Charlie Steiner comments on The Happy Dance Problem

Charlie Steiner 18 Nov 2017 20:09 UTC
1 point
0
I would expect something called updateless-CDT to have a causal model of the world, with nodes that it’s picked out (by some magical process) as nodes controlled by the agent, and then it maximizes a utility function over histories of the causal model by following the utility-maximizing strategy, which is a function from states of knowledge at a controlled node (state of some magically-labeled agent nodes that are parents of the controlled node?) to actions (setting the state of the controlled node).

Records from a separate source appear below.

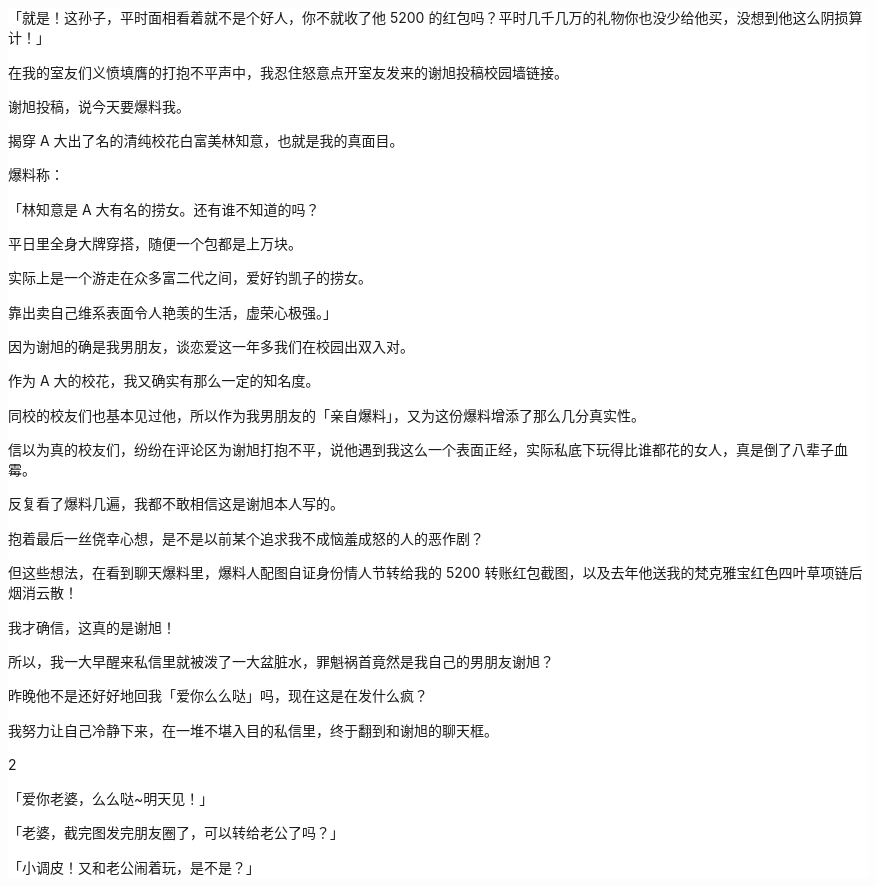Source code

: 
「就是！这孙子，平时面相看着就不是个好人，你不就收了他 5200 的红包吗？平时几千几万的礼物你也没少给他买，没想到他这么阴损算计！」


在我的室友们义愤填膺的打抱不平声中，我忍住怒意点开室友发来的谢旭投稿校园墙链接。


谢旭投稿，说今天要爆料我。


揭穿 A 大出了名的清纯校花白富美林知意，也就是我的真面目。


爆料称：


「林知意是 A 大有名的捞女。还有谁不知道的吗？


平日里全身大牌穿搭，随便一个包都是上万块。


实际上是一个游走在众多富二代之间，爱好钓凯子的捞女。


靠出卖自己维系表面令人艳羡的生活，虚荣心极强。」


因为谢旭的确是我男朋友，谈恋爱这一年多我们在校园出双入对。


作为 A 大的校花，我又确实有那么一定的知名度。


同校的校友们也基本见过他，所以作为我男朋友的「亲自爆料」，又为这份爆料增添了那么几分真实性。


信以为真的校友们，纷纷在评论区为谢旭打抱不平，说他遇到我这么一个表面正经，实际私底下玩得比谁都花的女人，真是倒了八辈子血霉。


反复看了爆料几遍，我都不敢相信这是谢旭本人写的。


抱着最后一丝侥幸心想，是不是以前某个追求我不成恼羞成怒的人的恶作剧？


但这些想法，在看到聊天爆料里，爆料人配图自证身份情人节转给我的 5200 转账红包截图，以及去年他送我的梵克雅宝红色四叶草项链后烟消云散！


我才确信，这真的是谢旭！


所以，我一大早醒来私信里就被泼了一大盆脏水，罪魁祸首竟然是我自己的男朋友谢旭？


昨晚他不是还好好地回我「爱你么么哒」吗，现在这是在发什么疯？


我努力让自己冷静下来，在一堆不堪入目的私信里，终于翻到和谢旭的聊天框。


2


「爱你老婆，么么哒~明天见！」


「老婆，截完图发完朋友圈了，可以转给老公了吗？」


「小调皮！又和老公闹着玩，是不是？」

If the magical labeling process has labeled no nodes inside Omega as controlled, then this will probably two-box even on standard Newcomb. On the other hand, if Omega is known to fully simulate the agent, then we might suppose that updateless-CDT plans as if its strategy is controlling Omega’s prediction, and always one-box even with transparent boxes.
I haven’t read Conditioning on Conditionals yet. I am doing so now, but could you explain more about the similarities you were thinking of?
- abramdemski 24 Nov 2017 21:19 UTC
  2 points
  0
  Parent
  Yeah, I agree that updateless-CDT needs to somehow label which nodes it controls.
  You’re glossing over a second magical part, though:
  and then it maximizes a utility function over histories of the causal model by following the utility-maximizing strategy,
  How do you calculate the expected utility of following a strategy? How do you condition on following a strategy? That’s the whole point here. You obviously can’t just condition on taking certain values of the nodes you control, since a strategy takes different actions in different worlds; so, regular causal conditioning is out. You can try conditioning on the material cenditionals specifying the strategy, which falls on its face as mentioned.
  That’s why I jumped to the idea that UCDT would use the conditioning-on-conditionals approach. It seems like what you want to do, to condition on a strategy, is change the conditional probabilities of actions given their parent nodes.
  Also, I agree that conditioning-on-conditionals can work fine if combined with a magical locate-which-nodes-you-control step. Observation-counterfactuals are supposed to be a less magical way of dealing with the problem.
  - Charlie Steiner 2 Dec 2017 7:23 UTC
    1 point
    0
    Parent
    Yeah, I agree that observation-counterfactuals are what you’d like the UCDT agent to be thinking of as a strategy—a mapping between information-states and actions.
    The reason I used weird language like “state of magically labeled nodes that are parents of the controlled nodes” is just because of how it’s nontrivial to translate the idea of “information available to the agent” into a naturalized causal model. But if that’s what the agent is using to predict the world, I think that’s what things have to get cashed out into.